Film and TV

Grandma Goth, a doc about Flossy McGrew's Suelynn Gustafson, opens April 9

Suelynn Gustafson was doing goth before it was cool. In fact, Suelynn Gustafson was doing goth about five decades before anyone even thought to call it goth, let alone cool, and furthermore, she doesn't mind telling you that she doesn't think much of the teenyboppers doing it today. "I think they're phony," she says, with utmost frankness and an apology for her weak voice, since she happens to be in the hospital recovering from an operation that placed a shunt in her aorta. "They do it out's like an exposure thing or something to wave at somebody. I do it for the love of it. It's meaningful to me."

Her reasons for that only continue to get deeper — but that's the way it's been for a long time, since she was just a girl. "My family had always been in the antique business," she recalls, "and when I was about ten years old, my mother gave me a funeral card about a little boy who died. It had the date of the funeral, the date he was born and the date he died; it said a little about how he had two brothers. And I cried because I thought it was so sad, but also because the words were so pretty. So I started collecting those."

The collection grew, and when Gustafson took over the family antiques business on South Broadway, she thought it would be fun to have a coffin. And another coffin. And maybe a skeleton. Or some skulls. And eventually the business morphed to become the institution we now know as Flossy McGrew's. Even if you've never been in there, you'll know the place by the pile of cobwebs and skulls outside the front entrance year-round. And Gustafson came to embody it, not just in her appearance — she's a tiny seventy-year-old with a sharp chin and magenta hair who's given to wearing black — but in her personal life, since she lives in an old church, a living shrine to her deathly collection.

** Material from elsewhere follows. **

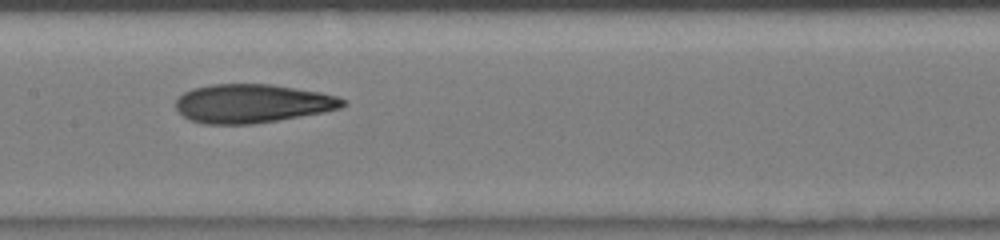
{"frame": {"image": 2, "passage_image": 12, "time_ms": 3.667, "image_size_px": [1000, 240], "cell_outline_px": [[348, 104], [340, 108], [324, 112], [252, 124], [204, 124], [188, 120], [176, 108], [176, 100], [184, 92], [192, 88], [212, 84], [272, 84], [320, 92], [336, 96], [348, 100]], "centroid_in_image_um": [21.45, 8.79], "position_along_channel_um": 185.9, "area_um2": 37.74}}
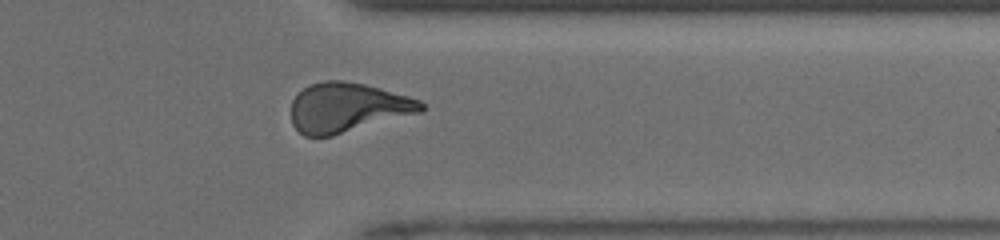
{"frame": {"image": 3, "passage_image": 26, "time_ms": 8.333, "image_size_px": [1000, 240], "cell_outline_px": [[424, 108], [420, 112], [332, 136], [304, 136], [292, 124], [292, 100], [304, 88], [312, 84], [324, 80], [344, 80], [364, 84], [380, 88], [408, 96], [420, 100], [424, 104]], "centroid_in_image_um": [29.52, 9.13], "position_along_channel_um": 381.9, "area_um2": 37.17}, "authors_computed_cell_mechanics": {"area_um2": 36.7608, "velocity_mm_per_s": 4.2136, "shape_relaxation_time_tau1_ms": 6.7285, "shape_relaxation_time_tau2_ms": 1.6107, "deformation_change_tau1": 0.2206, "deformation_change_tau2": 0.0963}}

Suffice it to say, she's a character.

So you might say that the most surprising thing about Grandma Goth, the documentary about Gustafson that's screening April 9 at the Oriental Theater, is that nobody had thought to make a movie about her before. Instead, the inspiration came to Deborah Heistand — an old acquaintance of Gustafson's who had previously been in the antiques business — when she was a student at the Colorado Film School in her early fifties. "There's something about being up-and-coming and old-and-going at the same time," Heistand jokes. "I used to walk down the halls and people would be like, 'What do you teach?' No, I'm just a student."

The first film that came out of that experience was Grandma Goth, which started as an assignment to make a two-minute documentary and turned into something much bigger (the documentary itself is still relatively short, clocking in at about fifteen minutes). Going in, Heistand knew that Gustafson was a perfect subject. "Suelynn is a very private person, and I was sort of afraid to approach her at first," she remembers, "but I think she was just ready to tell her story. She really came out of herself in a lot of ways."

It was also the beginning of a relationship that would take Heistand and Gustafson through another film together, Flowers for a Funeral, this one the short fictional tale of a young goth girl who sets out to kill herself, a movie in which Gustafson co-stars basically as herself. "I was always very theatrical," Gustafson admits, "so it was a great experience to have that opportunity. I mean, how many people get to make a movie, especially at my age?"

In the movie, Gustafson provides a positive force in the depressed girl's life — and that's a role that seems to connect with the real Grandma Goth, who, despite her fixation on the morbid and her opinion that goths are phony, keeps her outlook remarkably upbeat. "Most people just look at the surface part of life," she reflects. "When you really look at the bowels of life — death, struggle, sorrow — then that's when you really learn something, that's when you see what it's really all about, and that's what it's about to me. The silence of it. The mystery.

"I have this straitlaced son," she continues. "He's very prim and proper; who knows how that happens? And he thinks his mother's absolutely nuts. But we enjoy our life. And if you can't enjoy life, no matter what or who you are, screw it."